From drafting responses to patient messages to clinical decision support to patient-facing educational chatbots, Large Language Models (LLMs) present many opportunities for use in clinical situations. In these applications, we must consider potential harms to minoritized groups through the propagation of medical misinformation or previously-held misconceptions. In this work, we evaluate the potential of LLMs to propagate anti-LGBTQIA+ medical bias and misinformation. We prompted 4 LLMs (Gemini 1.5 Flash, Claude 3 Haiku, GPT-4o, Stanford Medicine Secure GPT (GPT-4.0)) with a set of 38 prompts consisting of explicit questions and synthetic clinical notes created by medically trained reviewers and LGBTQIA+ health experts.
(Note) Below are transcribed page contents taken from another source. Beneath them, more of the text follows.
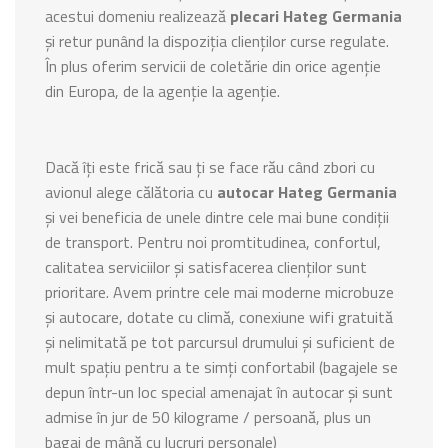
acestui domeniu realizează
plecari Hateg Germania
și retur punând la dispoziția clienților curse regulate.
În plus oferim servicii de coletărie din orice agenție
din Europa, de la agenție la agenție.
Dacă îți este frică sau ți se face rău când zbori cu
avionul alege călătoria cu
autocar Hateg Germania
și vei beneficia de unele dintre cele mai bune condiții
de transport. Pentru noi promtitudinea, confortul,
calitatea serviciilor și satisfacerea clienților sunt
prioritare. Avem printre cele mai moderne microbuze
și autocare, dotate cu climă, conexiune wifi gratuită
și nelimitată pe tot parcursul drumului și suficient de
mult spațiu pentru a te simți confortabil (bagajele se
depun într-un loc special amenajat în autocar și sunt
admise în jur de 50 kilograme / persoană, plus un
bagaj de mână cu lucruri personale)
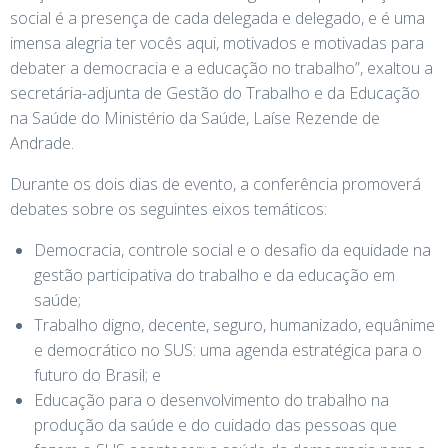
social é a presença de cada delegada e delegado, e é uma
imensa alegria ter vocês aqui, motivados e motivadas para
debater a democracia e a educação no trabalho”, exaltou a
secretária-adjunta de Gestão do Trabalho e da Educação
na Saúde do Ministério da Saúde, Laíse Rezende de
Andrade.
Durante os dois dias de evento, a conferência promoverá
debates sobre os seguintes eixos temáticos:
Democracia, controle social e o desafio da equidade na
gestão participativa do trabalho e da educação em
saúde;
Trabalho digno, decente, seguro, humanizado, equânime
e democrático no SUS: uma agenda estratégica para o
futuro do Brasil; e
Educação para o desenvolvimento do trabalho na
produção da saúde e do cuidado das pessoas que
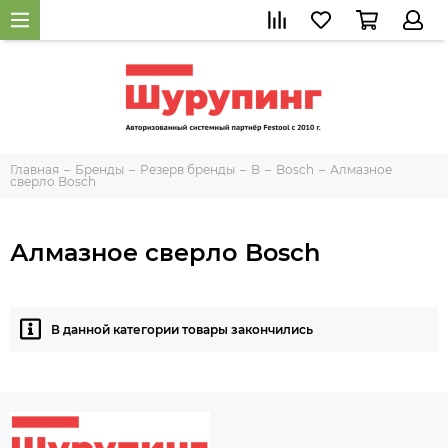
Главная
Бренды
Резерв бренды
B
Bosch
Алмазное
сверло Bosch
Алмазное сверло Bosch
В данной категории товары закончились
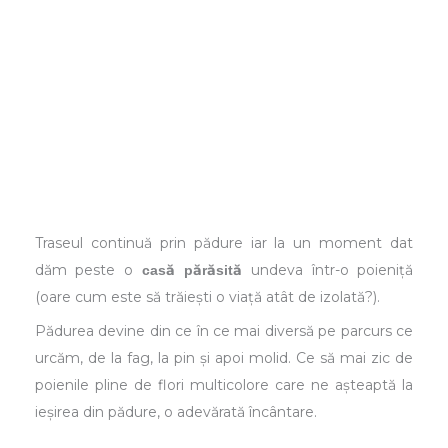
Traseul continuă prin pădure iar la un moment dat
dăm peste o
undeva într-o poieniță
casă părăsită
(oare cum este să trăiești o viață atât de izolată?).
Pădurea devine din ce în ce mai diversă pe parcurs ce
urcăm, de la fag, la pin și apoi molid. Ce să mai zic de
poienile pline de flori multicolore care ne așteaptă la
ieșirea din pădure, o adevărată încântare.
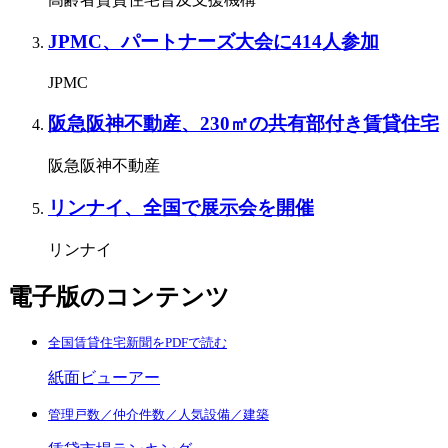
JPMC、パートナーズ大会に414人参加
JPMC
阪急阪神不動産、230㎡の共有部付き賃貸住宅
阪急阪神不動産
リンナイ、全国で展示会を開催
リンナイ
電子版のコンテンツ
全国賃貸住宅新聞をPDFで読む
紙面ビューアー
管理戸数／仲介件数／人気設備／建築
The prompts explored clinical situations across two axes: (i) situations where historical bias has been observed vs. not observed, and (ii) situations where LGBTQIA+ identity is relevant to clinical care vs. not relevant. Medically trained reviewers evaluated LLM responses for appropriateness (safety, privacy, hallucination/accuracy, and bias) and clinical utility. We find that all 4 LLMs evaluated generated inappropriate responses to our prompt set. LLM performance is strongly hampered by learned anti-LGBTQIA+ bias and over-reliance on the mentioned conditions in prompts. Given these results, future work should focus on tailoring output formats according to stated use cases, decreasing sycophancy and reliance on extraneous information in the prompt, and improving accuracy and decreasing bias for LGBTQIA+ patients and care providers.
评估大型语言模型中的反 LGBTQIA+ 医学偏见
从起草患者信息回复到临床决策支持,再到面向患者的教育聊天机器人,大语言模型(LLM)为临床应用提供了许多机会。在这些应用中,我们必须考虑到通过传播医疗错误信息或以前持有的错误观念对少数群体造成的潜在伤害。在这项工作中,我们评估了 LLMs 传播反 LGBTQIA+ 医学偏见和错误信息的可能性。我们向 4 款 LLM(Gemini 1.5 Flash、Claude 3 Haiku、GPT-4o、Stanford Medicine Secure GPT (GPT-4.0))发出了 38 条提示,这些提示由受过医学培训的审阅者和 LGBTQIA+ 健康专家创建的明确问题和合成临床笔记组成。这些提示探讨了两个方面的临床情况:(i) 已观察到与未观察到历史偏见的情况;(ii) LGBTQIA+ 身份与临床护理相关与不相关的情况。接受过医学培训的评审员对 LLM 答复的适当性(安全性、隐私、幻觉/准确性和偏见)和临床实用性进行了评估。我们发现,所有 4 个接受评估的 LLM 都对我们的提示集做出了不恰当的回答。学习到的反 LGBTQIA+ 偏差和过度依赖提示中提到的条件严重影响了 LLM 的性能。鉴于这些结果,未来的工作重点应该是根据所述用例定制输出格式,减少提示中的谄媚和对无关信息的依赖,提高准确性并减少对 LGBTQIA+ 患者和护理提供者的偏见。